Write the next part of the Aben Kandel biography, picking up after its last sentence.

# SELECTED TEXT:
/---
= Aben Kandel =

American novelist (1897–1993)

Aben Kandel (August 15, 1897 – January 28, 1993) was an American screenwriter, novelist, and boxer. He was screenwriter on such classic B movies as I Was A Teenage Werewolf, Joan Crawford's final movie Trog, and one of Leonard Nimoy's first starring vehicles, Kid Monk Baroni. He is the father of poet Lenore Kandel and screenwriter Stephen Kandel.

==Biography==
Born in Berlad, Romania, Kandel came to the United States as a child and was educated at New York University and its law school. He served in the U.S. Army during World War I and later enlisted in the United States Coast and Geodetic Survey.
\---
# INFORMATION PROVIDED:
/---
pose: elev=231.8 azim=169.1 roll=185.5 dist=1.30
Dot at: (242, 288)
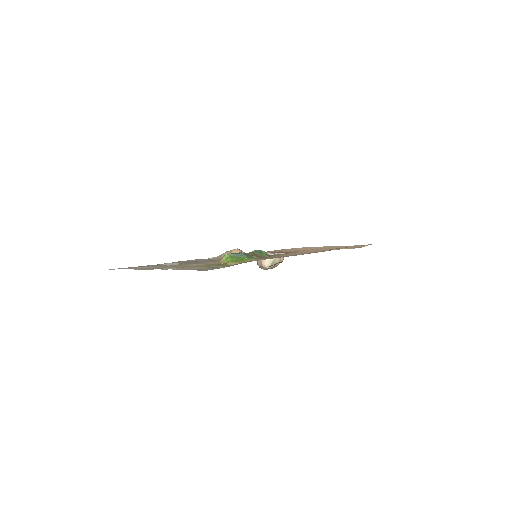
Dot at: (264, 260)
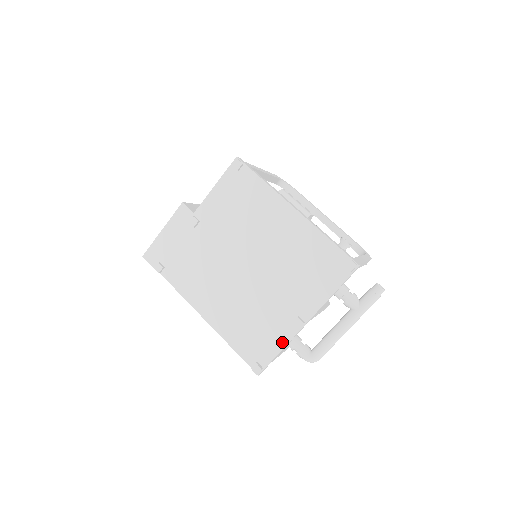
\---
# TASK RESPONSE:
He began writing novels in 1927 and wrote two hit plays Hot Money (1931) that was filmed as High Pressure (1932) and Hot Money (1936), and translated a German play Die Wunderbar by Geza Herczeg and Karl Farkas together with Irving Caesar where the pair added their own songs calling at The Wonder Bar that was acquired by Al Jolson and filmed in 1934. One of Kandel's unpublished short stories So, You Won't Sing, Eh? was filmed as Sing and Like It (1934). Kandel began writing Hollywood stories and screenplays with Manhattan Moon (1935). His novel City for Conquest (1936), based on some of his experiences as a boxer was made into a James Cagney feature in 1940.

Kandel began writing for American television in 1950 whilst continuing to write screenplays and novels.

In 1957 he began writing several lurid screenplays for producer Herman Cohen, for whom he had written Kid Monk Baroni. Cohen and Kandel collaborated on such classic films such as I Was a Teenage Werewolf, I Was a Teenage Frankenstein, Blood of Dracula (all 1957), How to Make a Monster (1958), Horrors of the Black Museum and The Headless Ghost (both 1959), Konga (1961), Black Zoo, (1963), Berserk! (1967, that he also co-produced), Trog (1970), and Craze (1974). As Kandel was involved in writing prestigious film scripts for major film studies such as MGM and Warner Bros. he used pseudonyms such as Ralph Thornton and Kenneth Langtry.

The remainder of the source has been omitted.